Eugène Feygelson’s Dialectics of Listening articulates a profoundly integrative vision of musical improvisation—one that unites empirical precision, philosophical reflexivity, and ethical sensitivity. His research at the Centre for Music and Science, University of Cambridge, exemplifies a mature form of artistic inquiry: a practice in which making, observing, and reflecting are inseparable dimensions of the same act.

Through his reflexive methodology, Feygelson dissolves the boundary between researcher and performer, repositioning the self not as detached observer but as participant within a communicative field.

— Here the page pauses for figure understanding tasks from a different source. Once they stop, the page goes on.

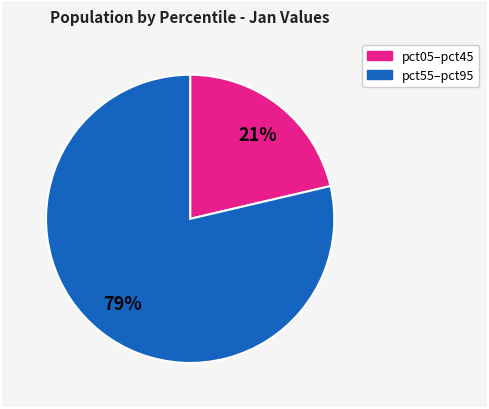

Is there any slice that represents more than half of the pie?

Yes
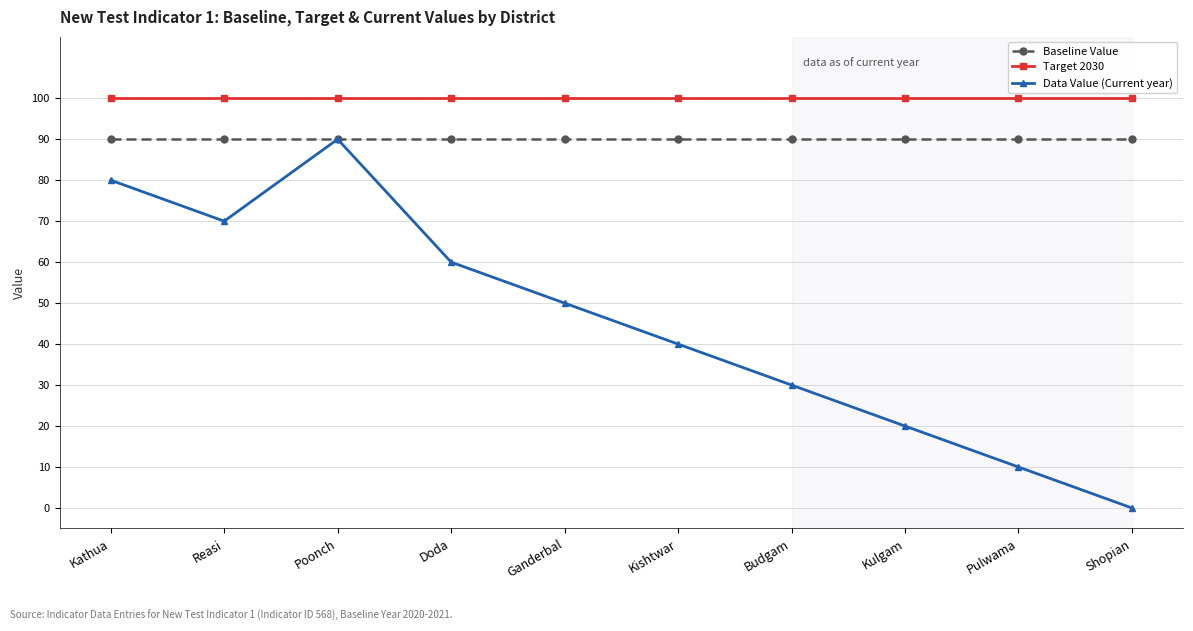

What is the label of the 10th point from the left?

Shopian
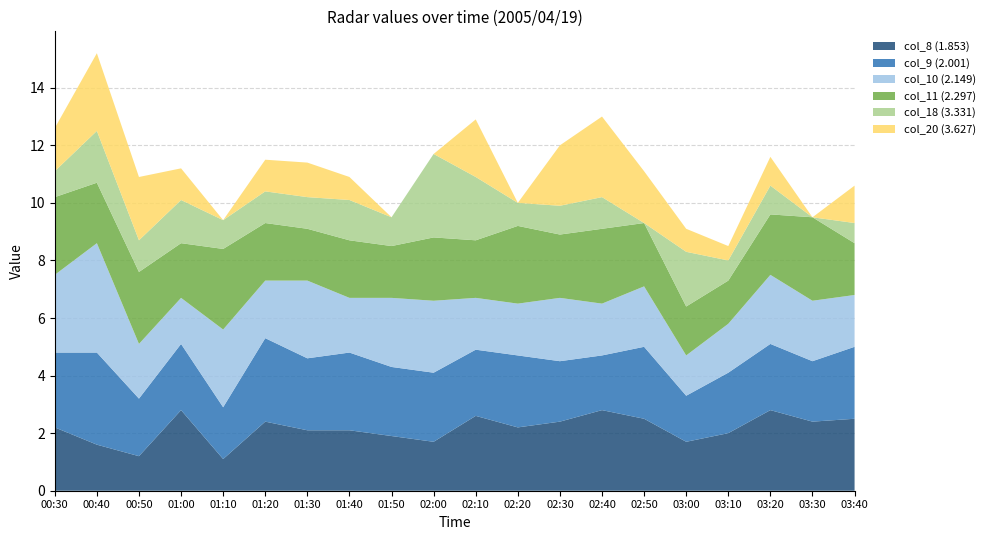

Reading right to left, extract all data points from this chart.

col_8 (1.853): 2.5	2.4	2.8	2.0	1.7	2.5	2.8	2.4	2.2	2.6	1.7	1.9	2.1	2.1	2.4	1.1	2.8	1.2	1.6	2.2
col_9 (2.001): 2.5	2.1	2.3	2.1	1.6	2.5	1.9	2.1	2.5	2.3	2.4	2.4	2.7	2.5	2.9	1.8	2.3	2.0	3.2	2.6
col_10 (2.149): 1.8	2.1	2.4	1.7	1.4	2.1	1.8	2.2	1.8	1.8	2.5	2.4	1.9	2.7	2.0	2.7	1.6	1.9	3.8	2.7
col_11 (2.297): 1.8	2.9	2.1	1.5	1.7	2.2	2.6	2.2	2.7	2.0	2.2	1.8	2.0	1.8	2.0	2.8	1.9	2.5	2.1	2.7
col_18 (3.331): 0.7	0.0	1.0	0.7	1.9	0.0	1.1	1.0	0.8	2.2	2.9	1.0	1.4	1.1	1.1	1.0	1.5	1.1	1.8	0.9
col_20 (3.627): 1.3	0.0	1.0	0.5	0.8	1.8	2.8	2.1	0.0	2.0	0.0	0.0	0.8	1.2	1.1	0.0	1.1	2.2	2.7	1.5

Through his empirical analysis, he shows that improvisation functions as a form of nonverbal language—an embodied system of gestures, synchrony, and empathy. And through his synthesis of these two domains, he advances a vision of knowledge as relational and decentralised: an ethics of listening that challenges the hierarchies of both art and science.

In Feygelson’s framework, to improvise is to think together—to enter a shared field of perception where difference becomes dialogue and uncertainty becomes generative. Such a model has implications far beyond music. It suggests that collective intelligence, whether artistic, social, or scientific, depends not on control but on attunement; not on mastery but on reciprocity.

Ultimately, his work invites a reimagining of scholarship itself as a form of listening: a process of co-creation that honours the presence of others in every act of knowing. Within this vision, improvisation is no longer a niche practice or metaphor. It is a mode of being—an ongoing conversation between self and world, sound and silence, analysis and experience.